Throughout the past decade here at Lawrence, the Student Organization for University Programming, affectionately known as SOUP, has been the leading student group for providing entertainment on campus.
In my two years as a member of the organization, SOUP has brought in a variety of acts, including singers, poets and comedians, and held events such as grocery bag bingo. I joined SOUP at the beginning of my freshmen year in the hopes of helping to bring exciting entertainment events to campus.
Yet throughout my time as a member, I became increasingly disappointed by our inability to garner interest for our events from within the Lawrence community. Our goal of being recognized as a group that hosted engaging campus events quickly faded. Instead, we became known as the group that brought in lame comedians to perform while you waited in line for cheese curds at the cafe. Not exactly what I was hoping for.
As a chair-holding member of SOUP, I struggled with what our role on campus was. We brought in entertainment, but also helped fund other student groups through our Collaborations budget. This process seemed redundant to me; we were serving many purposes without doing any of them very well and struggling with membership. This past Fall Term, I decided to leave the group, and, after some considerable thought, I believe I finally have a solution.
In order to provide entertainment and events to campus while also supporting the diverse number of student groups on campus, SOUP should be reorganized as a separate branch of LUCC. In doing so, there would finally be a recognized group on campus that would administer all of the student groups that want to bring entertainment and host events on campus.
There are many benefits to having a separate branch of LUCC dedicated exclusively to campus entertainment and events. Like LUCC, this branch would be composed of multiple committees with different focuses and would be open to all students. By having an open committee structure with a few elected chair positions, we could increase student involvement in the current events held on campus, as well as expand the number of students who would have input in what entertainment we bring to campus.

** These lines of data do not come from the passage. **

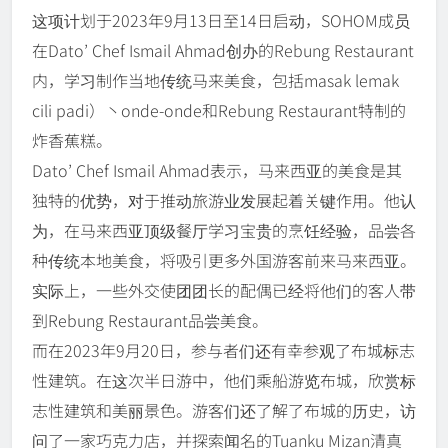
这项计划于2023年9月13日至14日启动，SOHOM成员
在Dato’ Chef Ismail Ahmad创办的Rebung Restaurant
内，学习制作当地传统马来美食，包括masak lemak
cili padi）丶onde-onde和Rebung Restaurant特制的
炸香蕉糕。
Dato’ Chef Ismail Ahmad表示，马来西亚的美食是其
独特的优势，对于推动旅游业发展起着关键作用。他认
为，在马来西亚顶级餐厅学习宝贵的烹饪经验，品尝各
种传统本地美食，将吸引更多外国游客前来马来西亚。
实际上，一些外交使团团长的配偶已经将他们的客人带
到Rebung Restaurant品尝美食。
而在2023年9月20日，参与者们还有幸参观了布城标志
性建筑。在这次半日游中，他们乘船游览布城，欣赏标
志性建筑和美丽景色。游客们还了解了布城的历史，访
问了一家巧克力店，并探索闻名的Tuanku Mizan清真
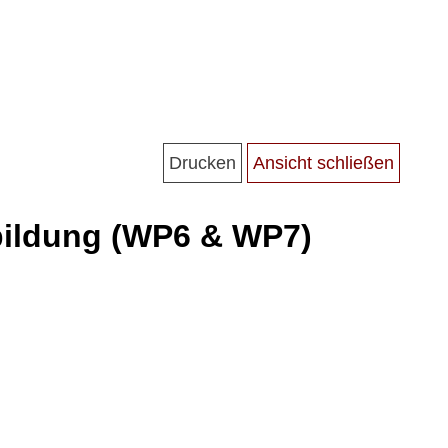
lbildung (WP6 & WP7)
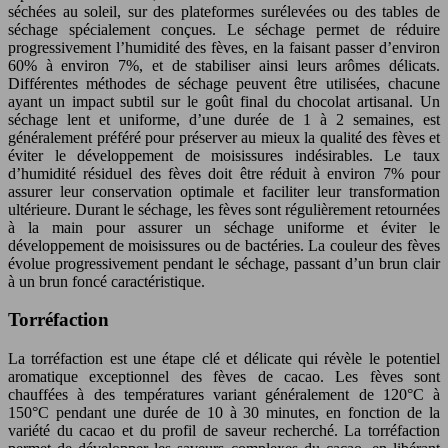
séchées au soleil, sur des plateformes surélevées ou des tables de
séchage spécialement conçues. Le séchage permet de réduire
progressivement l’humidité des fèves, en la faisant passer d’environ
60% à environ 7%, et de stabiliser ainsi leurs arômes délicats.
Différentes méthodes de séchage peuvent être utilisées, chacune
ayant un impact subtil sur le goût final du chocolat artisanal. Un
séchage lent et uniforme, d’une durée de 1 à 2 semaines, est
généralement préféré pour préserver au mieux la qualité des fèves et
éviter le développement de moisissures indésirables. Le taux
d’humidité résiduel des fèves doit être réduit à environ 7% pour
assurer leur conservation optimale et faciliter leur transformation
ultérieure. Durant le séchage, les fèves sont régulièrement retournées
à la main pour assurer un séchage uniforme et éviter le
développement de moisissures ou de bactéries. La couleur des fèves
évolue progressivement pendant le séchage, passant d’un brun clair
à un brun foncé caractéristique.
Torréfaction
La torréfaction est une étape clé et délicate qui révèle le potentiel
aromatique exceptionnel des fèves de cacao. Les fèves sont
chauffées à des températures variant généralement de 120°C à
150°C pendant une durée de 10 à 30 minutes, en fonction de la
variété du cacao et du profil de saveur recherché. La torréfaction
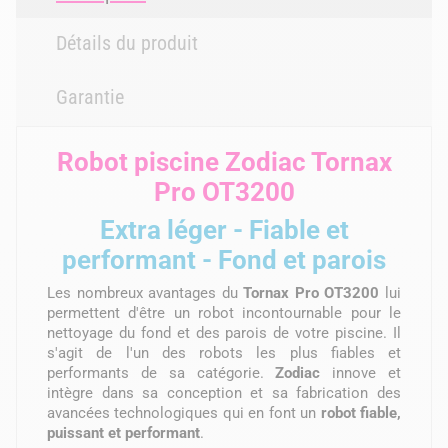
Détails du produit
Garantie
Robot piscine Zodiac Tornax
Pro OT3200
Extra léger - Fiable et
performant - Fond et parois
Les nombreux avantages du
Tornax Pro OT3200
lui
permettent d'être un robot incontournable pour le
nettoyage du fond et des parois de votre piscine. Il
s'agit de l'un des robots les plus fiables et
performants de sa catégorie.
Zodiac
innove et
intègre dans sa conception et sa fabrication des
avancées technologiques qui en font un
robot fiable,
puissant et performant
.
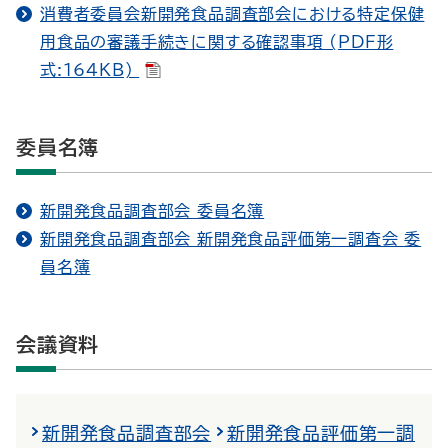
消費者委員会新開発食品調査部会における特定保健
用食品の審議手続きに関する確認事項 (PDF形
式:164KB)
委員名簿
新開発食品調査部会 委員名簿
新開発食品調査部会 新開発食品評価第一調査会 委
員名簿
会議資料
新開発食品調査部会
新開発食品評価第一調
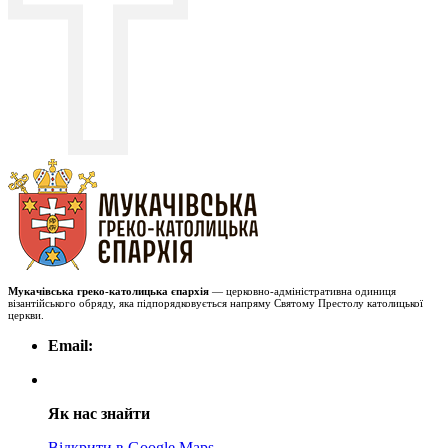
Мукачівська греко-католицька єпархія
— церковно-адміністративна одиниця
візантійського обряду, яка підпорядковується напряму Святому Престолу католицької
церкви.
Email:
Як нас знайти
Відкрити в Google Maps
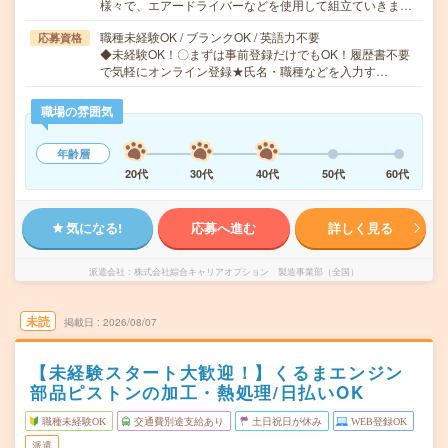
様々で、エアードライバーなどを使用して組立ていきま…
職種未経験OK / ブランクOK / 英語力不要
応募資格
◆未経験OK！〇まずは事前登録だけでもOK！履歴書不要
で気軽にオンライン登録★氏名・職種などを入力す…
職場の雰囲気
年齢層
20代
30代
40代
50代
60代
気になる!
応募へ進む
詳しく見る
派遣会社
株式会社綜合キャリアオプション 製造事業部（全国）
未読
掲載日
2026/08/07
【未経験スタート大歓迎！】くるまエンジン
部品ピストンの加工・熱処理/日払いOK
職種未経験OK
交通費別途支給あり
土日祝日が休み
WEB登録OK
派遣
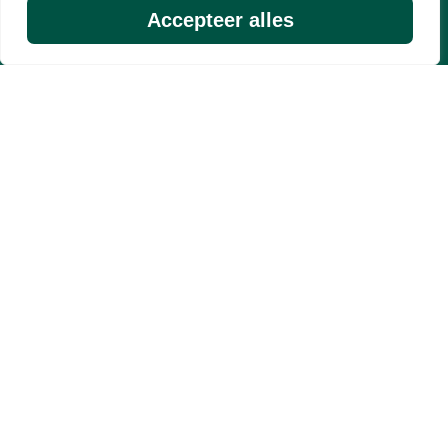
Accepteer alles
Easytouch Roest rood
Van€9200 voor:
€6650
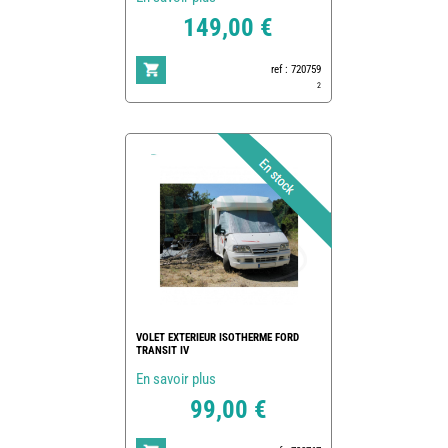
149,00 €
ref : 720759
2
VOLET EXTERIEUR ISOTHERME FORD
TRANSIT IV
En savoir plus
99,00 €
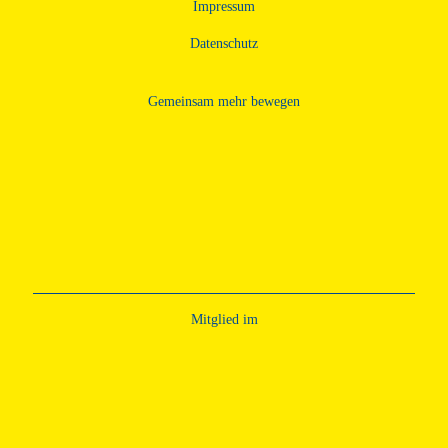
Impressum
Datenschutz­
Gemeinsam mehr bewegen
Mitglied im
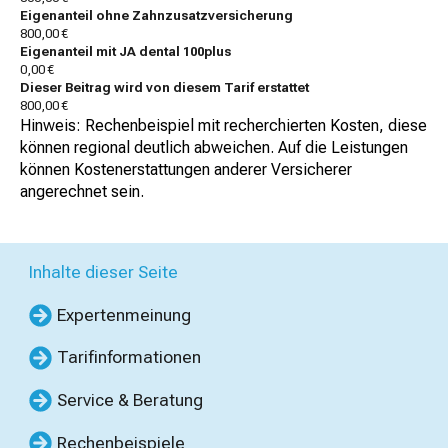
Eigenanteil ohne Zahnzusatzversicherung
800,00 €
Eigenanteil mit JA dental 100plus
0,00 €
Dieser Beitrag wird von diesem Tarif erstattet
800,00 €
Hinweis: Rechenbeispiel mit recherchierten Kosten, diese
können regional deutlich abweichen. Auf die Leistungen
können Kostenerstattungen anderer Versicherer
angerechnet sein.
Inhalte dieser Seite
Expertenmeinung
Tarifinformationen
Service & Beratung
Rechenbeispiele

This branch would also work with student organizations to coordinate events with each other, and would act as a facilitator in order to help provide support for events. This would benefit smaller niche events that may struggle with attendance and publicity as well as larger, all-campus events, such as LU-Aroo, that have large logistical hurdles, such as gathering volunteers, contacting bands and collaborating with other student groups and organizations on campus. A separate branch like I’ve described would become a useful resource for student events and help them to be more successful in achieving their goals.

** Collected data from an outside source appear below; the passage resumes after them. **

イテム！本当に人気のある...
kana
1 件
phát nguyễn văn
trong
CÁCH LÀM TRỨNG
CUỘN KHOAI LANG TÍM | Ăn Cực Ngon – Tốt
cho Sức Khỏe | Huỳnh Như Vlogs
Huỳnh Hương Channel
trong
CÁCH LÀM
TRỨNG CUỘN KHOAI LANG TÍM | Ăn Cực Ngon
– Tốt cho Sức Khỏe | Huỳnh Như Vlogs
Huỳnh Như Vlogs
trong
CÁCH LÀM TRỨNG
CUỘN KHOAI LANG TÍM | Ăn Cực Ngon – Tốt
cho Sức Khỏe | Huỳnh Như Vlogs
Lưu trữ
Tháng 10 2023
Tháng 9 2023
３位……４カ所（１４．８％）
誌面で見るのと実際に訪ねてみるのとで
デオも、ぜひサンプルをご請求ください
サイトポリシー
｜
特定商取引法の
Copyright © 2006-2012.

Lastly, a new branch of LUCC would work together with the Finance committee to oversee requests from student groups for entertainment, assuring that LUCC money is used effectively and responsibly with students’ interests in mind. In doing so, we could avoid wasteful spending of LUCC funds and provide student groups with additional funding, rather than having to appeal to other organizations for help.
Our student body is diverse in its interests, which can be—while wonderful for students on a weekend looking for fun—a nightmare in trying to find just the right entertainment to appeal our campus’ eclectic, hilarious and often competing tastes. As a result, we have numerous student groups on campus that often share the same goals, but rarely coordinate with one another.
Creating a separate branch of LUCC would solve these problems while increasing student involvement in deciding the kinds of entertainment that Lawrentians want on campus. By creating this new branch focused on entertainments and events, we would be tapping into all of the potential of SOUP and the rest of our student organizations, while offering them the financial and institutional support they need to host quality entertainment and events on campus.